ProAct: Progressive Training for Hybrid Clipped Activation Function to Enhance Resilience of DNNs

Deep Neural Networks (DNNs) are extensively employed in safety-critical applications where ensuring hardware reliability is a primary concern. To enhance the reliability of DNNs against hardware faults, activation restriction techniques significantly mitigate the fault effects at the DNN structure level, irrespective of accelerator architectures. State-of-the-art methods offer either neuron-wise or layer-wise clipping activation functions. They attempt to determine optimal clipping thresholds using heuristic and learning-based approaches. Layer-wise clipped activation functions cannot preserve DNNs resilience at high bit error rates. On the other hand, neuron-wise clipping activation functions introduce considerable memory overhead due to the addition of parameters, which increases their vulnerability to faults. Moreover, the heuristic-based optimization approach demands numerous fault injections during the search process, resulting in time-consuming threshold identification. On the other hand, learning-based techniques that train thresholds for entire layers concurrently often yield sub-optimal results. In this work, first, we demonstrate that it is not essential to incorporate neuron-wise activation functions throughout all layers in DNNs. Then, we propose a hybrid clipped activation function that integrates neuron-wise and layer-wise methods that apply neuron-wise clipping only in the last layer of DNNs. Additionally, to attain optimal thresholds in the clipping activation function, we introduce ProAct, a progressive training methodology. This approach iteratively trains the thresholds on a layer-by-layer basis, aiming to obtain optimal threshold values in each layer separately.
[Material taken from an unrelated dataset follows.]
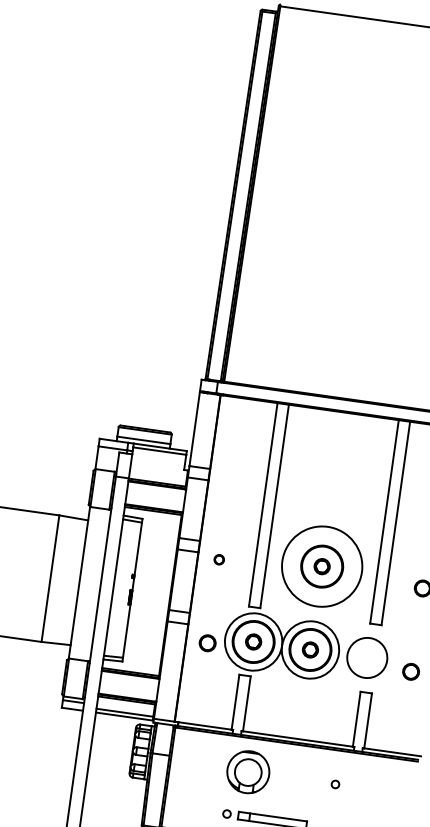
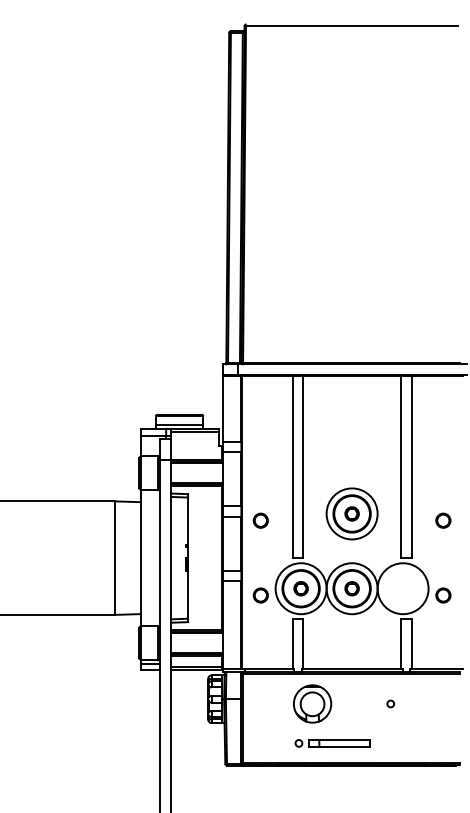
circle: (219, 559) -> (260, 520), size x1.67
circle: (321, 566) -> (351, 513), size x0.71
circle: (366, 657) -> (402, 588), size x1.43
翻译：深度神经网络（DNNs）被广泛应用于安全关键型应用场景，其中确保硬件可靠性是首要关注点。为提升DNNs抵御硬件故障的可靠性，激活限制技术可在不依赖加速器架构的前提下，于DNN结构层面显著缓解故障影响。现有主流方法分别采用神经元级或层级裁剪激活函数，并尝试通过启发式与基于学习的方法确定最优裁剪阈值。层级裁剪激活函数无法在高误码率条件下保持DNNs的韧性；而神经元级裁剪激活函数因引入额外参数带来显著的内存开销，反而增加了对故障的敏感性。此外，基于启发式的优化方法在搜索过程中需要大量故障注入，导致阈值确定耗时较长；而基于学习的方法虽能同时训练整个层的阈值，但往往得到次优结果。本文首先证明：在DNNs的所有层中均采用神经元级激活函数并非必要。随后提出一种混合裁剪激活函数，将神经元级与层级方法相结合——仅在DNNs的最后一层应用神经元级裁剪。进一步，为获取裁剪激活函数的最优阈值，我们提出ProAct渐进式训练方法。该方法逐层迭代训练阈值，旨在分别获得每个层的最优阈值参数。